> [Excerpted text]
_ _ _
QUA CHEE GAN, Plaintiff-Appellee, v. LAW UNION AND ROCK INSURANCE CO., LTD., represented by its agent, WARNER, BARNES AND CO., LTD., Defendant-Appellant.

Delgado, Flores & Macapagal for Appellant.

Andres Aguilar, Zacarias Gutierrez Lora, Gregorio Sabater and Perkins, Ponce Enrile & Contreras for Appellee.


SYLLABUS


1. INSURANCE; BREACH OF WARRANTY; WHEN INSURER BARRED FROM CLAIMING POLICIES VOID "AB INITIO." — The insurer is barred by estoppel to claim violation of the so-called fire hydrant warranty where, knowing fully well that the number of hydrants demanded in the warranty never existed from the very beginning, it nevertheless issued the policies subject to such warranty, and received the corresponding premiums.

2. ID.; ID.; EVIDENCE; PAROL EVIDENCE RULE NOT APPLICABLE. — The parol evidence rule is not applicable to the present case. It is not a question here whether or not the parties may vary a written contract by oral evidence; but whether testimony is receivable so that a party may be, by reason of inequitable contract shown, estopped from enforcing forfeitures in its favor, in order to forestall fraud or imposition on the insured.
_ _ _
> [Source data]
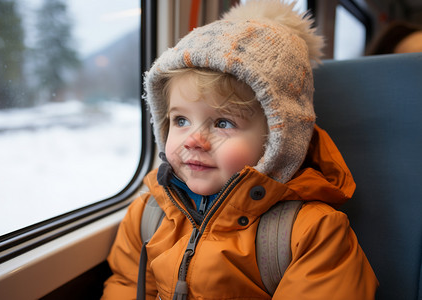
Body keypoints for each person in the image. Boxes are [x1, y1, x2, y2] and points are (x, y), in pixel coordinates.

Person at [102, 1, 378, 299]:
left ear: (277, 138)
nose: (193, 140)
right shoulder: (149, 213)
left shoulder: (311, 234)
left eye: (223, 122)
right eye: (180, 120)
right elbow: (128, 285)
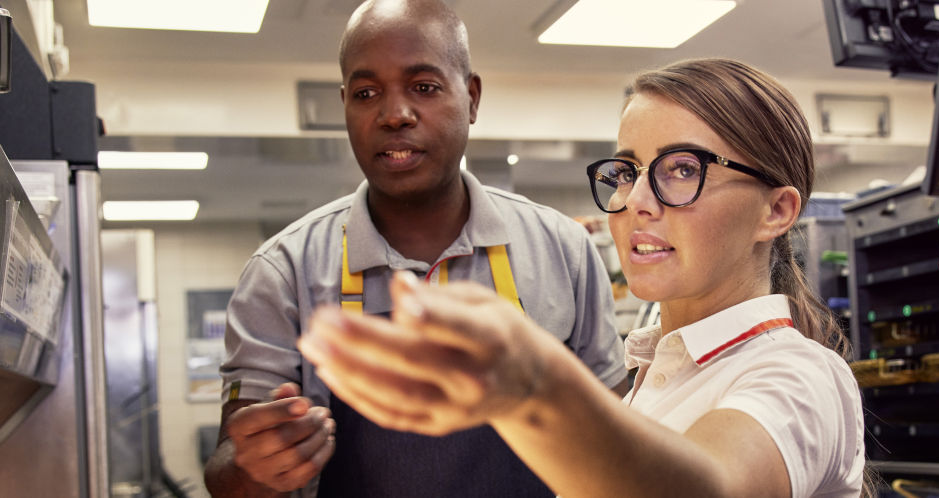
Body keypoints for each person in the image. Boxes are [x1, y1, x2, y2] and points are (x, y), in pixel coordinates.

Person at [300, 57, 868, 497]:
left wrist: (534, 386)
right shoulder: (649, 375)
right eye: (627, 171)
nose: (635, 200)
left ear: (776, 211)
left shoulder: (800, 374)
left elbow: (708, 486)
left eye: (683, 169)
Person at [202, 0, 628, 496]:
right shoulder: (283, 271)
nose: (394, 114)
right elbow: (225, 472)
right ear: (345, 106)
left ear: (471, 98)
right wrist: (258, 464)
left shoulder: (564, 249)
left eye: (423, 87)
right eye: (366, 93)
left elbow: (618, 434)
_ _ _
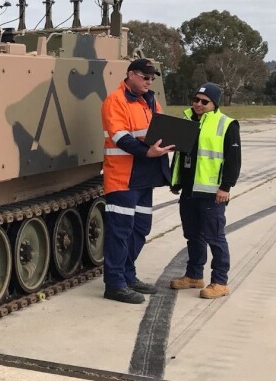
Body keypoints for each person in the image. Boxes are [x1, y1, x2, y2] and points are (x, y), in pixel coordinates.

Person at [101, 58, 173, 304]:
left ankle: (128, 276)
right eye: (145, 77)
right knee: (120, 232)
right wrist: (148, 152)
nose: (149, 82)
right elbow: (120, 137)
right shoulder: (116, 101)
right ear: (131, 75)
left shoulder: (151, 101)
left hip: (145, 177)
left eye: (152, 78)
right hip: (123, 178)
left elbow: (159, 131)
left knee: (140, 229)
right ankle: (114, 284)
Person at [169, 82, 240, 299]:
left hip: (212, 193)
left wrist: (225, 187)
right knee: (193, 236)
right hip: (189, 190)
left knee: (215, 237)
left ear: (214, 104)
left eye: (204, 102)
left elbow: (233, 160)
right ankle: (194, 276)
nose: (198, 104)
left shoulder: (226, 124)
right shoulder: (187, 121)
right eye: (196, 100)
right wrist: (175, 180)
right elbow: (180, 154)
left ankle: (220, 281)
_ _ _
> [Exercise set]
1. Using the insurance case excerpt above, decide whether each statement agrees with it, answering yes or no and quoting the deciding words: (a) The insurer issued the policies without knowing that the required hydrants were missing. (b) The parol evidence rule applies to the present case. (c) The insurer received premiums for the policies it issued.
2. Resume the insurance case excerpt above, writing on from its last sentence.

> [Expected responses]
1.
(a) No: "knowing fully well that the number of hydrants demanded in the warranty never existed from the very beginning"
(b) No: "The parol evidence rule is not applicable to the present case."
(c) Yes: "and received the corresponding premiums"

2.
3. ID.; AMBIGUITIES IN THE TERMS OF THE CONTRACT, HOW CONSTRUED. — The contract of insurance is one of perfect good faith (uberrimae fidei) not for the insured alone, but equally so for the insurer; in fact, it is more so for the latter, since its dominant bargaining position carries with it stricter responsibility. By reason of the exclusive control of the insurance company over the terms and phraseology of the insurance contract, the ambiguity must be strictly interpreted against the insurer and liberally in favor of the insured, specially to avoid a forfeiture (44 C. J. S., pp. 1166-1175; 29 Am. Jur. 180).

4. ID.; ID.; WARRANTY AGAINST STORAGE OF GASOLINE. — In the present case, gasoline is not specifically mentioned among the prohibited articles listed in the so-called "hemp warranty." The clause relied upon by the insurer speaks of "oils" and is decidedly ambiguous and uncertain; for in ordinary parlance, "oils" mean "lubricants" and not gasoline or kerosene. Besides, the gasoline kept by the insured was only incidental to his business, being no more than a customary 2 days supply for the five or six motor vehicles used for transporting of the stored merchandise, and it is well settled rule that the keeping of inflammable oils on the premises, through prohibited by the policy, does not void it if such keeping is incidental to the business. (Bachrach v. British American Ass. Co., 17 Phil. 555, 660.)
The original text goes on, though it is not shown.